WHAT YOU WILL DO
[1] Write out the part of the homework assignment between "- Try another one of the above." and "in your search.", inclusive.
[2] Answer these questions from the homework assignment.
(a) For each item explored in the terminal environment, what three things must be provided?
(b) For each item explored with AntConc, what must be presented?
(c) On a PC, which key combination captures the current window?

READING PASSAGE

/---

One of the main goals of this homework is to practice using regular expressions, from within your terminal environment and AntConc. It is all too easy to fall back on a few regular expression syntax rules you are familiar with; please make an effort to include as many varieties of regular expression syntax as possible.
- Explore Gutenberg corpus within your terminal environment, using unix commands and regular expression search patterns. For each item, provide: your search syntax, top 20-30 lines of your result, and a short analysis.
- Search the corpus (original text files) for a linguistic expression of your choice. Use regular expression syntax.
- Try another one of the above.
- Search any N-gram (unigram, bigram, trigram, 4-gram) file for an expression/pattern of your choice.
- Try another one of the above; this time, process the result further to produce a frequency list.
- Again try exploring Gutenberg corpus, this time using AntConc. For each item, present a screenshot of your result, along with your own analysis of the result.
- Look up concordances of an expression of your choice. This one does not have to involve regular expressions.
- Look up concordances of an expression of your choice. Make sure to utilize regular expression syntax in your search.
- Look up frequent clusters involving a search item of your choice.
- Find collocates of a word of your own choice.
NOTE: How to take a screenshot
* PCs: Alt+PrtSc to capture current window, and then Ctrl+V to paste into your document.
* Macs: see here http://guides.macrumors.com/Taking_Screenshots_in_Mac_OS_X.
|

\---

DATA EXTRACT
/---

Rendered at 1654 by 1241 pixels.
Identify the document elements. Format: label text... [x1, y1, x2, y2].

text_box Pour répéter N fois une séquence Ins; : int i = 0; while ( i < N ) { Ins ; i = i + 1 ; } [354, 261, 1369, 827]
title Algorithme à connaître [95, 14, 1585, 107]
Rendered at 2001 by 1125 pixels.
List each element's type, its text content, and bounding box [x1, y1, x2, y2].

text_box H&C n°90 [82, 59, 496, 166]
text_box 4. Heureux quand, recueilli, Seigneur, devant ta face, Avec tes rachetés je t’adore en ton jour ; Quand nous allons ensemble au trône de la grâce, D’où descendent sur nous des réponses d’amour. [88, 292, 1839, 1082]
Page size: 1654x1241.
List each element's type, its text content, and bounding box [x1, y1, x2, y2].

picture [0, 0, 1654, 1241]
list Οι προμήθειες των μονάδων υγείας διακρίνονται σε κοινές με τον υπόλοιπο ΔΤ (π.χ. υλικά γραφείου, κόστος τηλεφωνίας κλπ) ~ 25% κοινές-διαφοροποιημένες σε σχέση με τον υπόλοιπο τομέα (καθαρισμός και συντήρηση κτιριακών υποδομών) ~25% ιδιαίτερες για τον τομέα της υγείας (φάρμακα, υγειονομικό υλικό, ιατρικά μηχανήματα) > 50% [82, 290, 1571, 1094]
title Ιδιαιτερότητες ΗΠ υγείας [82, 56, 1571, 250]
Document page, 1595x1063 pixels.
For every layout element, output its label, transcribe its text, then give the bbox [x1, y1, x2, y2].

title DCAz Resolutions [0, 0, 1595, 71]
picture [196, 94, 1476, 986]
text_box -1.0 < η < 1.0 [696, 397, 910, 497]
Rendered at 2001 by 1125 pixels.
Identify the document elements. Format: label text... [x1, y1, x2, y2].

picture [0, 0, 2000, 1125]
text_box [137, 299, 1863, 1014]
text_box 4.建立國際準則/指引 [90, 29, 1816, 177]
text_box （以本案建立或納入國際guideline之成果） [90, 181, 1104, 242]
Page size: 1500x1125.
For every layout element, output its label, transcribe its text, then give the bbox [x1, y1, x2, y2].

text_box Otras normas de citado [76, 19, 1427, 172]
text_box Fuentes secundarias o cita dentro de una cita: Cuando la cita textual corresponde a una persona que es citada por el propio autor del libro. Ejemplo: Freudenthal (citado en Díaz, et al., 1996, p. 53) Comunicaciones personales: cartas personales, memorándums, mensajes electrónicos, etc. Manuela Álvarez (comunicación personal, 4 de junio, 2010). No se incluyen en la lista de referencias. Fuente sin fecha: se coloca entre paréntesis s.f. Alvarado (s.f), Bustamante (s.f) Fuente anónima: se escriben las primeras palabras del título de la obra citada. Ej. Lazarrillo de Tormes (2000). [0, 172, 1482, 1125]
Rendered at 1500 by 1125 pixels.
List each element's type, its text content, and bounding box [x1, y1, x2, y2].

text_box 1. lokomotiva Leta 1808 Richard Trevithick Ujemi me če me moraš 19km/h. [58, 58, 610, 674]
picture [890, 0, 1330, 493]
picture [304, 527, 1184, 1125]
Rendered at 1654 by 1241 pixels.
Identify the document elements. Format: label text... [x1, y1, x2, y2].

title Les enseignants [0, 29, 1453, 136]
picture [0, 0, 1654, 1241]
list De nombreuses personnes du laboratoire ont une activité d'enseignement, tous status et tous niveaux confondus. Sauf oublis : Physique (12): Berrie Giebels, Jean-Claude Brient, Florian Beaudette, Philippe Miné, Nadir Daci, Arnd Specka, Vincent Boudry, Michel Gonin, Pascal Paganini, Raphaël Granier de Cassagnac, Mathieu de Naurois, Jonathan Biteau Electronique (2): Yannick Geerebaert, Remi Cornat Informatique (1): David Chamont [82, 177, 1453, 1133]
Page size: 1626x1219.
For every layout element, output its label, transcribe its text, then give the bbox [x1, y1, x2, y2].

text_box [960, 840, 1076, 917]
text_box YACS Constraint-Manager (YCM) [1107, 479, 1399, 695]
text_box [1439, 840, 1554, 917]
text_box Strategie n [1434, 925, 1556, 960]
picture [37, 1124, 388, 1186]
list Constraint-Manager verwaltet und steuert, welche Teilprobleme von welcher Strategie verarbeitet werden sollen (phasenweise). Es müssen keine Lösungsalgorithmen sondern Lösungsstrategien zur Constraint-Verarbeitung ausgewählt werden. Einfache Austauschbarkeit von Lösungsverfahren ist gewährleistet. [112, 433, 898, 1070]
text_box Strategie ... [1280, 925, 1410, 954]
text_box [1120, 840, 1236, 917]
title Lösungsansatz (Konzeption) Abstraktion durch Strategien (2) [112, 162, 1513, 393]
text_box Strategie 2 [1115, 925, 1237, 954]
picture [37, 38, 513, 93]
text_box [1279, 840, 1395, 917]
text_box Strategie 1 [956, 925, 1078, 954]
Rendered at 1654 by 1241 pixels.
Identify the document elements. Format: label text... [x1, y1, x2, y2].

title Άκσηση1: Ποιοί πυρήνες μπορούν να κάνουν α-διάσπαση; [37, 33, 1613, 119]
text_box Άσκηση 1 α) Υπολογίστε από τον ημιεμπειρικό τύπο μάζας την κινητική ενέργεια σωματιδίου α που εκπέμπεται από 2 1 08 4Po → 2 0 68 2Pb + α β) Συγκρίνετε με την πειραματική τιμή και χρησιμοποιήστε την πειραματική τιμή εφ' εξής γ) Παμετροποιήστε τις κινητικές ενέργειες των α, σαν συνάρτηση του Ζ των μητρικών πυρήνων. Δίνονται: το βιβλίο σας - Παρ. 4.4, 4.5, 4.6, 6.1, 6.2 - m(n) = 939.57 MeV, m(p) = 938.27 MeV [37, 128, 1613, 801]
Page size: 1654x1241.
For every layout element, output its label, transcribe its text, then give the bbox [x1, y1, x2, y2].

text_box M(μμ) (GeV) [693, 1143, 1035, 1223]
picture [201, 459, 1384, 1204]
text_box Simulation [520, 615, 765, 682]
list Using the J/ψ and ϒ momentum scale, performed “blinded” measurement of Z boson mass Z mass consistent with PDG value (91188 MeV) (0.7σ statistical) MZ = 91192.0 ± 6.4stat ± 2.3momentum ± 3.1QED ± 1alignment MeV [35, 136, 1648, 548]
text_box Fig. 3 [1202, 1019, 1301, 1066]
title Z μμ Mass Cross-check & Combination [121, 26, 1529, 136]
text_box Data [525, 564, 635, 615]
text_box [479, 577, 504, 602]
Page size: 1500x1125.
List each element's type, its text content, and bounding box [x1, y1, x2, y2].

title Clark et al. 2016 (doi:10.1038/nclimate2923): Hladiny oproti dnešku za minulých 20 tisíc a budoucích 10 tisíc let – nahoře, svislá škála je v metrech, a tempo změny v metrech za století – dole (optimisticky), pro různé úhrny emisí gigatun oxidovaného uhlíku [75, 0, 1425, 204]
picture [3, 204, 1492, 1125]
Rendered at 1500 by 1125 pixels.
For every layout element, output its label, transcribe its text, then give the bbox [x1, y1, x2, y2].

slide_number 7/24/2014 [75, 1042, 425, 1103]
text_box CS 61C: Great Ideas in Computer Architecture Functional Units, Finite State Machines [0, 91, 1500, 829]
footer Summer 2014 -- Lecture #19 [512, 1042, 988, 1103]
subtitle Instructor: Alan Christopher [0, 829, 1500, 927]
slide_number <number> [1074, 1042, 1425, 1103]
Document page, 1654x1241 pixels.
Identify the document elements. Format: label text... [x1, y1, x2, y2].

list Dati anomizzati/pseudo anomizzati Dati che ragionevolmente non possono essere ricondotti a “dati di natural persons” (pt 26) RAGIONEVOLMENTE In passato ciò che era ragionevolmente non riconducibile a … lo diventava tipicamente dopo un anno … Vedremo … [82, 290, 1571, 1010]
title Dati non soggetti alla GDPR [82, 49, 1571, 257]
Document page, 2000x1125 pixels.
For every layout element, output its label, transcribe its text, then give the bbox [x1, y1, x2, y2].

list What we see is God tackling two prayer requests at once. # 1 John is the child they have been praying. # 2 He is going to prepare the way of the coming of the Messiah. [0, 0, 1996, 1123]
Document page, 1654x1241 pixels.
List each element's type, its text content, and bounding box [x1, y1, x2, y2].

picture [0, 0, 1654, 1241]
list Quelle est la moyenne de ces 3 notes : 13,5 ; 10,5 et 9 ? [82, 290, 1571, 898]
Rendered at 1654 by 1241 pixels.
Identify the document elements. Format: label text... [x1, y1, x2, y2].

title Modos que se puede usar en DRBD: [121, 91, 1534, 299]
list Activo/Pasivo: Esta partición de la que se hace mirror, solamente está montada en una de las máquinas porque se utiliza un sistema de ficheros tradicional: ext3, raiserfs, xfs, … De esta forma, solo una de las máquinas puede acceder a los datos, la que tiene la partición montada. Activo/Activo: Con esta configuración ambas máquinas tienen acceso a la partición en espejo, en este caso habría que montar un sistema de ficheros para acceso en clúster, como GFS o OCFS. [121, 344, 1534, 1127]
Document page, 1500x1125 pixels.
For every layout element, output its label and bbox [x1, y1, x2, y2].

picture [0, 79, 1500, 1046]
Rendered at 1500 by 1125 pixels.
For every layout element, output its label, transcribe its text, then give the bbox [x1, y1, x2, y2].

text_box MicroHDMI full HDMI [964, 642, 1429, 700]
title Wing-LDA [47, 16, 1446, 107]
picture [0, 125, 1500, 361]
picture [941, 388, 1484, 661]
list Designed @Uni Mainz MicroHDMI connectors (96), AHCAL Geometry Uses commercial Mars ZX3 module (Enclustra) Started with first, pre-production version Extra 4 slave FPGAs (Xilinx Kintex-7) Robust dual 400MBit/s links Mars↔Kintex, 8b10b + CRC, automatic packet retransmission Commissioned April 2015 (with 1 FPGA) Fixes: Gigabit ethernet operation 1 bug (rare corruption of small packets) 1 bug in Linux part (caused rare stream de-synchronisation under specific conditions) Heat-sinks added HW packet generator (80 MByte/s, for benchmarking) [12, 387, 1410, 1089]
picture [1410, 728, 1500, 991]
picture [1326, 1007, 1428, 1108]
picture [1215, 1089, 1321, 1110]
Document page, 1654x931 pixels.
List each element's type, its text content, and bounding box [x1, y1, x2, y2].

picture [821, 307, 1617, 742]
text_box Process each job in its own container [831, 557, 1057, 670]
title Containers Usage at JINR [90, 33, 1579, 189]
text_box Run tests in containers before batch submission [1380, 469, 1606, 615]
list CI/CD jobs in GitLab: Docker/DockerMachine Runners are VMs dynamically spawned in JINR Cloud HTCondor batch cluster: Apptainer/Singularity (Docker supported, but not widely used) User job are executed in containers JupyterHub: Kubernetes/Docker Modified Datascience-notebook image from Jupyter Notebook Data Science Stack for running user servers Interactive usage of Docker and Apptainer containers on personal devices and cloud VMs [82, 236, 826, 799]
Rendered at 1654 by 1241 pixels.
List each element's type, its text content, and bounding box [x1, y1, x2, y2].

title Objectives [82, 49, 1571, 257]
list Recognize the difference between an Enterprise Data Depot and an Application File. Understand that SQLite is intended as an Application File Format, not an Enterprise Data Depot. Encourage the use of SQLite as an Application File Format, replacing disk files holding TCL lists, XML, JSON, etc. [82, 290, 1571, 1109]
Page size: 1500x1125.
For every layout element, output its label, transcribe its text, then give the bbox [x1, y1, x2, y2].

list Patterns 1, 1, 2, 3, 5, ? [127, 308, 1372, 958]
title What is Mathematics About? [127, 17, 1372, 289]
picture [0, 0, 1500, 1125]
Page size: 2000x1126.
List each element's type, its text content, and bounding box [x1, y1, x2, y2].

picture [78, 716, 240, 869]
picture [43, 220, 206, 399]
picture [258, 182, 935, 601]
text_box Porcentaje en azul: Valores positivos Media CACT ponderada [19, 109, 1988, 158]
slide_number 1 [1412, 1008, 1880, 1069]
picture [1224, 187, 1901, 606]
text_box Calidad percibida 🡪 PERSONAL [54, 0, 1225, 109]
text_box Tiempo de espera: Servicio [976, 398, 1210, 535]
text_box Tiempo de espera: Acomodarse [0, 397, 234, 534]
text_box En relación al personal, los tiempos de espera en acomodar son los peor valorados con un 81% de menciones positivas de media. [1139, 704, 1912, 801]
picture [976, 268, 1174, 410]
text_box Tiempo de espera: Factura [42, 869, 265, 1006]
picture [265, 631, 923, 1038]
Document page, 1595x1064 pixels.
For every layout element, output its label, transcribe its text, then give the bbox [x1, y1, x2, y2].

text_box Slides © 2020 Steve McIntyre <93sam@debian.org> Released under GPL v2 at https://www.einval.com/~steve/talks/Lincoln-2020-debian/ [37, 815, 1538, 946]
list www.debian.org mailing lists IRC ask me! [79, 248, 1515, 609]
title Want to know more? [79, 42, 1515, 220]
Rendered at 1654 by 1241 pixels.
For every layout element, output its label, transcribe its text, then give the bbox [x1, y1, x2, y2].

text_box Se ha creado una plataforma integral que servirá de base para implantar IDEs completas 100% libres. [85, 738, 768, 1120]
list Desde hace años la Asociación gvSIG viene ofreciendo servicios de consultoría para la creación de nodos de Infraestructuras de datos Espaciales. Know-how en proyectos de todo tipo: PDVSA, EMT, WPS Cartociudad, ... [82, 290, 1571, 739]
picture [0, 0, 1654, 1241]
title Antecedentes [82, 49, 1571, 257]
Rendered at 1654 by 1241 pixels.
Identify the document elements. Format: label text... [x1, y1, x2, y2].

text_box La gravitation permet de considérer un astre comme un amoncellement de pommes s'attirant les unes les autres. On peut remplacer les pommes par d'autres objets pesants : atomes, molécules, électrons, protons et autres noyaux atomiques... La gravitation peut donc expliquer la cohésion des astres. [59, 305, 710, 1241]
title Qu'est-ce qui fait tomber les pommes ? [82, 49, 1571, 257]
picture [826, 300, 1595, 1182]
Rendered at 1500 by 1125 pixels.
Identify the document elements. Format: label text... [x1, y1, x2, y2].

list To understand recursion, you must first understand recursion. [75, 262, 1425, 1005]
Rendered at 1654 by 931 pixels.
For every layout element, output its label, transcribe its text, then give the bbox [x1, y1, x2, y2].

\---

FULL SOLUTIONS
[1]
- Try another one of the above.
- Search any N-gram (unigram, bigram, trigram, 4-gram) file for an expression/pattern of your choice.
- Try another one of the above; this time, process the result further to produce a frequency list.
- Again try exploring Gutenberg corpus, this time using AntConc. For each item, present a screenshot of your result, along with your own analysis of the result.
- Look up concordances of an expression of your choice. This one does not have to involve regular expressions.
- Look up concordances of an expression of your choice. Make sure to utilize regular expression syntax in your search.

[2]
(a) The search syntax, the top 20-30 lines of the result, and a short analysis.
(b) A screenshot of the result, along with your own analysis of it.
(c) Alt+PrtSc.